Robert Andrews Millikan

Robert Andrews
Millikan
Year
1937
Subject
Physics
Award
Franklin
Affiliation
California Institute of Technology │ Pasadena, California
Citation
For the measurement of the charge on an electron and description of Planck's constant, and for the study of cosmic radiation.

Robert Andrews Millikan was born in Morrison, Illinois, in 1868. During his undergraduate course at Oberlin College, his favorite subjects were Greek and mathematics; but after his graduation in 1891 he took, for two years, a teaching post in elementary physics. It was during this period that he developed his interest in the subject in which he was later to excel. In 1893, after obtaining his mastership in physics, he was appointed Fellow in Physics at Columbia University. In 1895, he received his Ph.D.
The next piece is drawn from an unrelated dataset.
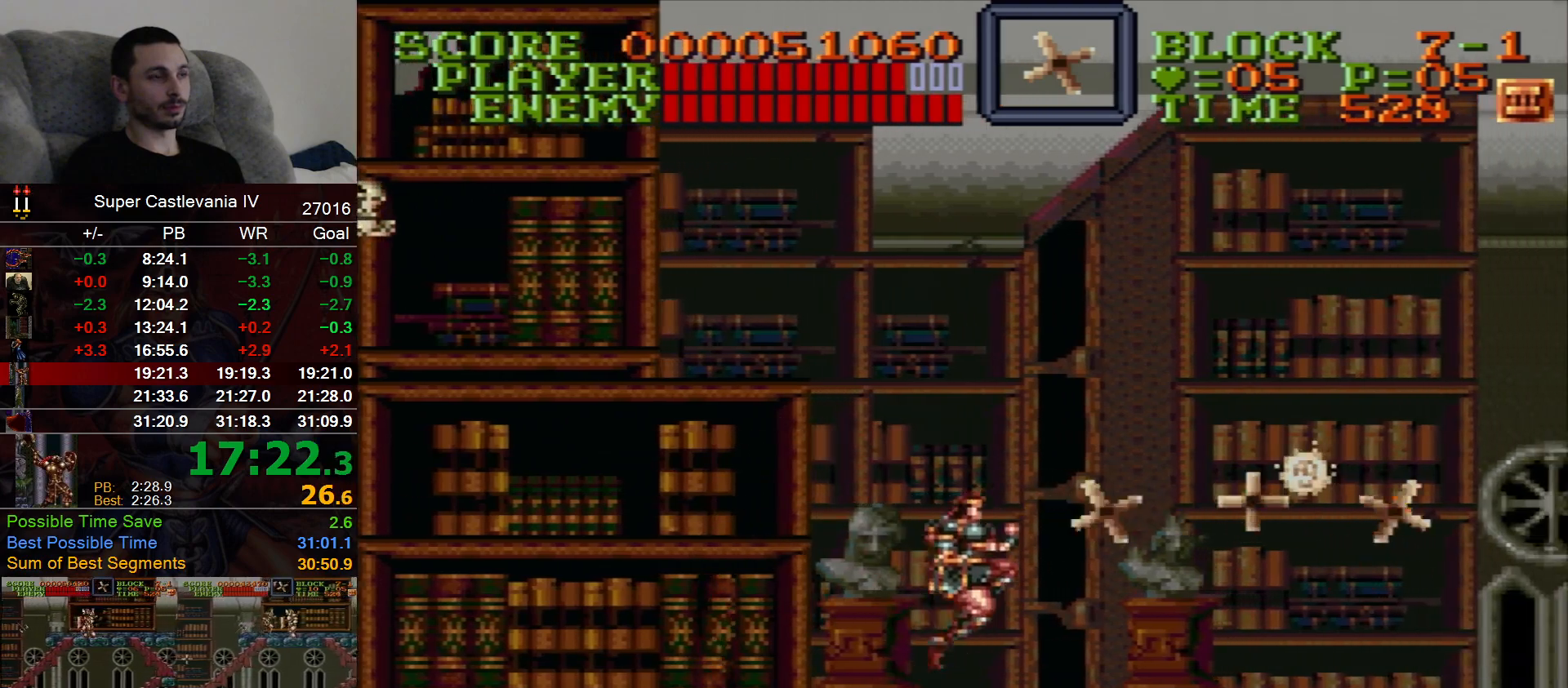
{"dt_ms": 500, "buttons": ["DPAD_RIGHT"], "events": []}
Millikan spent a postgraduate year (from 1895-1896) in Germany, at the Universities of Berlin and Gottingen. He returned at the invitation of A. A. Michelson, to become assistant at the newly established Ryerson Laboratory at the University of Chicago. Millikan was an eminent teacher, and passing through the customary grades he became professor at that university in 1910, a post which he retained until 1921. During his early years at Chicago, he spent much time preparing textbooks and simplifying the teaching of physics.
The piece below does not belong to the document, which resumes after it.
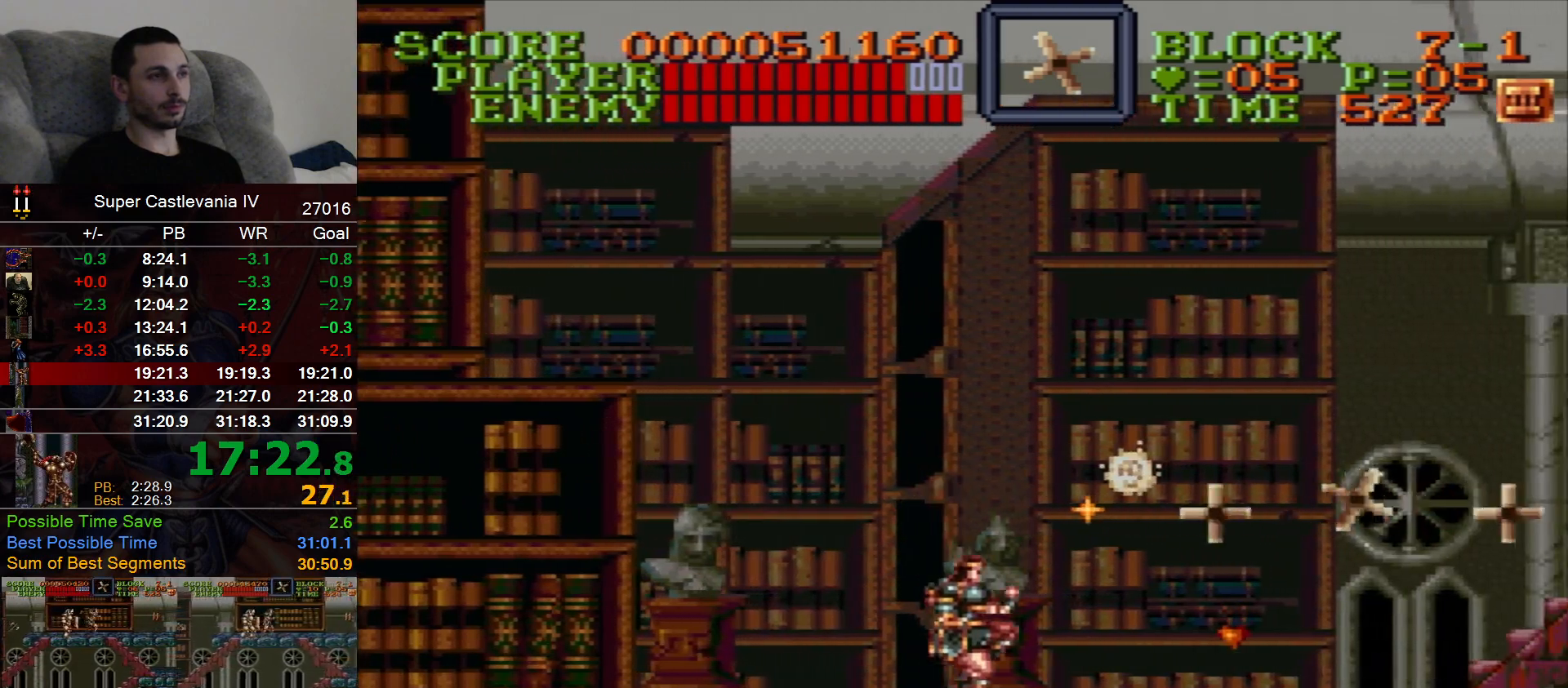
{"dt_ms": 500, "buttons": ["DPAD_RIGHT"], "events": []}
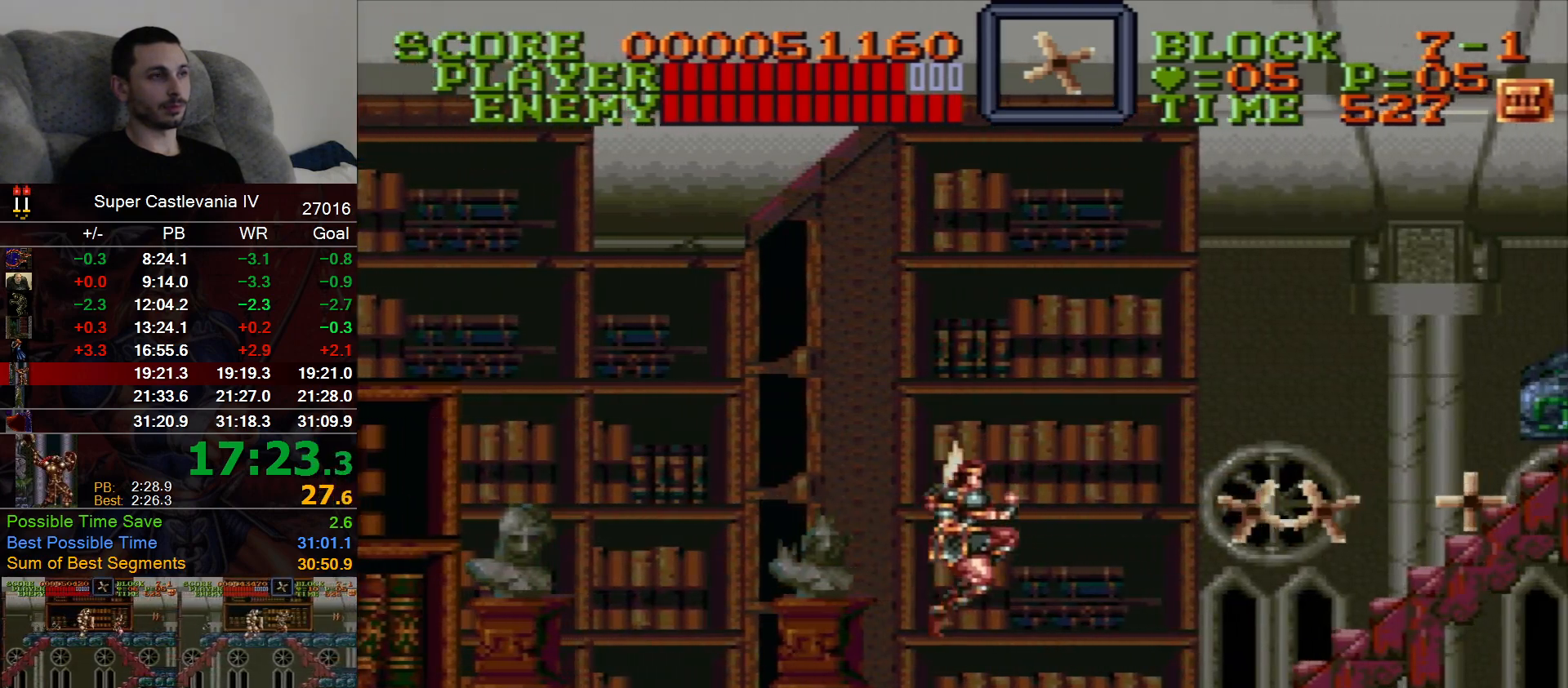
{"dt_ms": 500, "buttons": ["DPAD_RIGHT"], "events": []}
Millikan made numerous discoveries in the fields of electricity, optics, and molecular physics. His earliest major success was the accurate determination of the charge carried by an electron, using his "falling-drop method"; he also proved that this quantity was a constant for all electrons (1910), thus demonstrating the atomic structure of electricity. Next, he verified experimentally Einstein's all-important photoelectric equation, and made the first direct photoelectric determination of Planck's constant h (1912-1915). In addition, his studies of the Brownian movements in gases put an end to all opposition to the atomic and kinetic theories of matter. During 1920-1923, Millikan occupied himself with work concerning the hot-spark spectroscopy of the elements (which explored the region of the spectrum between the ultraviolet and X-radiation), thereby extending the ultraviolet spectrum downwards far beyond the then known limit. The discovery of his law of motion of a particle falling towards the earth after entering the earth's atmosphere, together with his other investigations on electrical phenomena, ultimately led him to his significant studies of cosmic radiation.